As galaxies are formed, to a large extent, by merging of smaller galaxies, knowing the merger history of the observed galaxies is crucial to understand their evolution as well as the evolution of the whole Universe. Galaxy mergers are slow processes, happening over millions of years and so the information about the merger history of any individual galaxy must be indirectly derived from its present-day state. Luckily, a significant portion of elliptical and lenticular galaxies show a unique type of fine structure known as stellar shells, which are created in mergers and can be used to date the last significant merger that the galaxy has undergone. We have already developed methods to extract such information from individual galaxies. Now we will expand the applicability of such methods to vastly larger samples. To this end, we will develop a set of self-contained tools to identify and analyze shell galaxies in images of large sky surveys, so that the estimates of merger times can be automatically obtained.

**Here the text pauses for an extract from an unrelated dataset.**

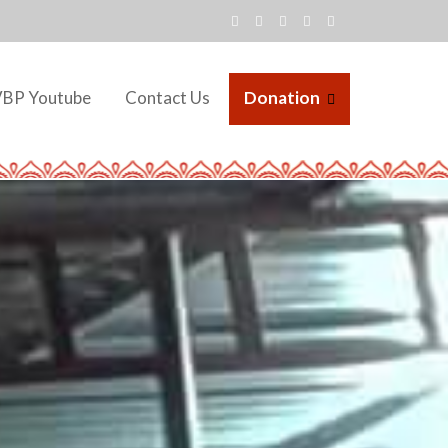
VBP Youtube
Contact Us
Donation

We will apply those tools on existing data from current surveys and prepare for their application to the unprecedentedly large data set that will be produced by the Large Survey of Space and Time (LSST) at the Vera C. Rubin Observatory, which will become operational around the time when the project concludes. This will transform shell galaxies from a position of curiosity to that of utility, allowing statistical applications using the merger data on the hundreds of shell galaxies that will be identified in the existing data and later on the thousands of galaxies eventually observed by the LSST project – a huge qualitative leap from the handful of galaxies with known merger histories available today. We will pioneer the use of this data by applying it for the benefit of LSST itself, where it will help optimize the observation time in search of transients by exploring the correlation of their occurrence with the merger histories of the host galaxies.